Comus, however, (Remember Comus? This is an article about Comus) manage to slip the noose. Why? Simple: this isn’t a rock album. It’s UK folk-fusion, from the same school as Incredible String Band, C.O.B., The Fool, Trees, Dr. Strangely Strange, Moonkyte, Earthen Vessel, Forest and dozens more whose vinyl drippings might sell for upwards of $200 apiece. The closest you may be able to find at the mall would be albums by the likes of Pentangle, Steeleye Span, the String Band, acoustic Jethro Tull, Fairport Convention, some of Donovan’s rootsier material, and perhaps the Celtic music Fiona Ritchie plays on NPR. But all of them (ISB excepted) are more folk than psychedelic; and besides, this is an article about Comus.

OK, so there’s a plug-ugly demon on the cover of First Utterance. (“In the beginning, there was The Word...” And the word was, “fuck ’em if they can’t take a joke!”) For once, he belongs there. This is the album I play every Halloween.

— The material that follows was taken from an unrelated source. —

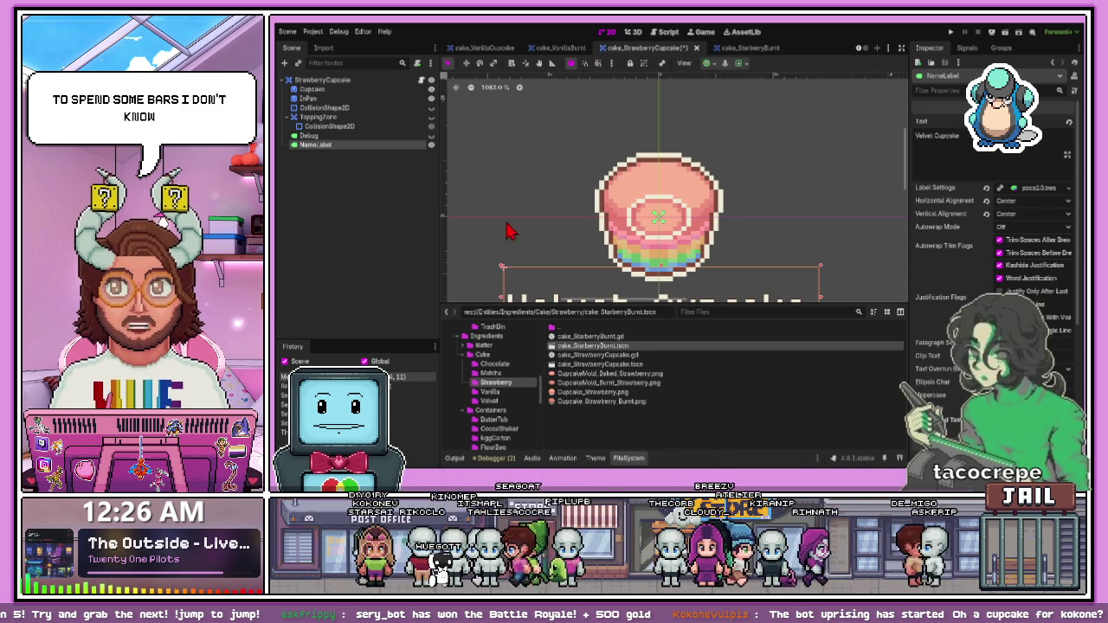
left_click(362, 155)
left_click(360, 147)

The instrumentation is primarily acoustic, all the usual strings and woodwinds and percussives, and they wear their paganism on their sleeves. The very first song is a hymn to the goddess Diana, and the massed vocals don’t merely sing about “the screaming woodland” and “the baying of the hounds,” the munchkin chorus invokes and embodies these very things--and that’s only the first minute or so of the LP. Theirs is not the happy, life-affirming paganism so fashionable these days; theirs is the sound of dread and paranoia, of remembrance, of fear and loathing, of friends and lovers lost to the Burning Times and the need for true love to rectify all evils. You can’t listen to this for five minutes without wondering about these people’s various lifestyle choices and comparing them with your own.

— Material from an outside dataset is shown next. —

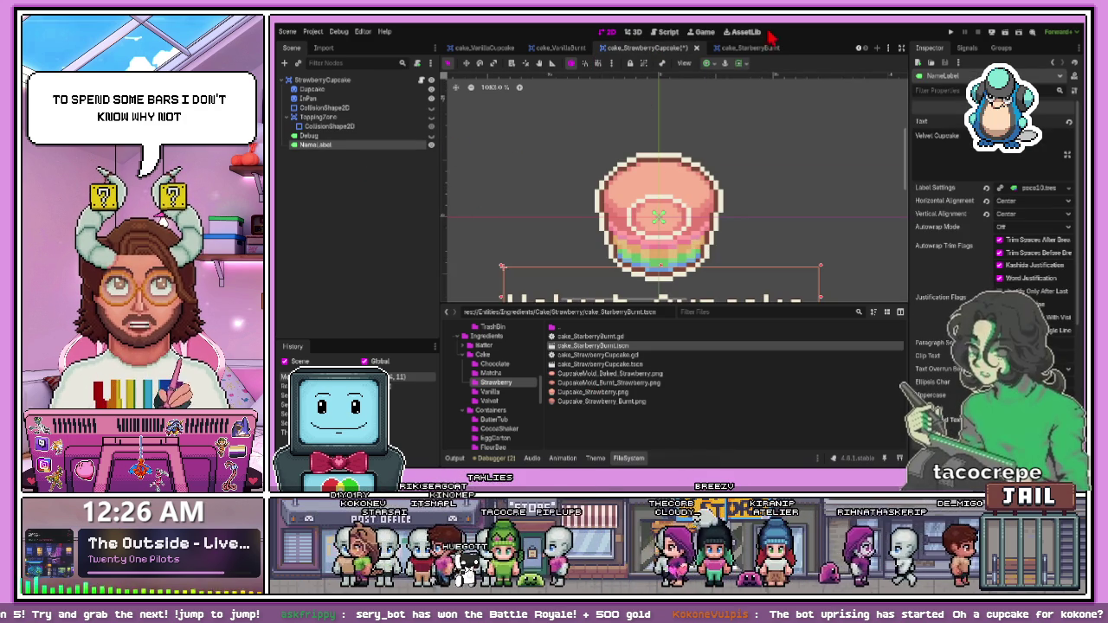
left_click(741, 49)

A friend of mine once considered taking his Comus tape to a Dead show and blasting that in the parking lot instead of Fillmore 2/13/70, which would’ve been fun to watch but would be a horrible thing to inflict on some nice 15-year-old kid who only minutes before had gotten over the hump of anxiety and begun to enjoy his or her first trip. My buddy chickened out, and the lucky kid will never even know of the disaster that was averted thereby.

As I did in my C.O.B. review, and for the same reasons, I’ll quote Gregg Breth:

has the most mad and demented atmosphere of any LP of its type. The vocals sound like flipped-out gnomes and trolls having a horrible acid experience, and the playing gives off an atmosphere of being stranded out on the moors knowing that an axe murderer is on the prowl! Don’t play this if you’re in an edgy state of mind--you may not be responsible for your actions during and afterwards. Fantastic cover that illustrates the beauty to be found in ugliness. Charming lyrics as well; they sing about being locked in an asylum, terrorizing those who judge one solely on looks and all manners of lost love in the Gothic UK style of romanticism. As someone recently said, I’d love to see the movie that looks like this sounds!

Now how the hell am I supposed to pick up the ball after a quote like that? Gregg puts me to shame, I’ll freely admit it--if the day ever comes when he doesn’t have a store to run, let’s pray he pitches a tent here at Geocities to tell us all he knows.

There’s an EP after that, but it’s so impossibly rare I’ll never get to hear it. Then on their second album, To Keep From Crying, (as in, “I Laughed...”, which as Anton LaVey has said pretty much sums up the devil’s sense of humor), they went electric. Apparently David Bowie had taken an interest in their career--and having David Bowie take you under his wing is scarier than any gargoyle. (He’s King Midas in reverse.) It was more rock-oriented. I told you what happens when this “religion” stuff gets mixed with rock and roll! They never made another album after To Keep From Crying. (And that one only sells for $20.) But First Utterance will never die, First Utterance will live forever...or at least it will be reborn-again every Hallow’s Eve for as long as I shall roam the earth.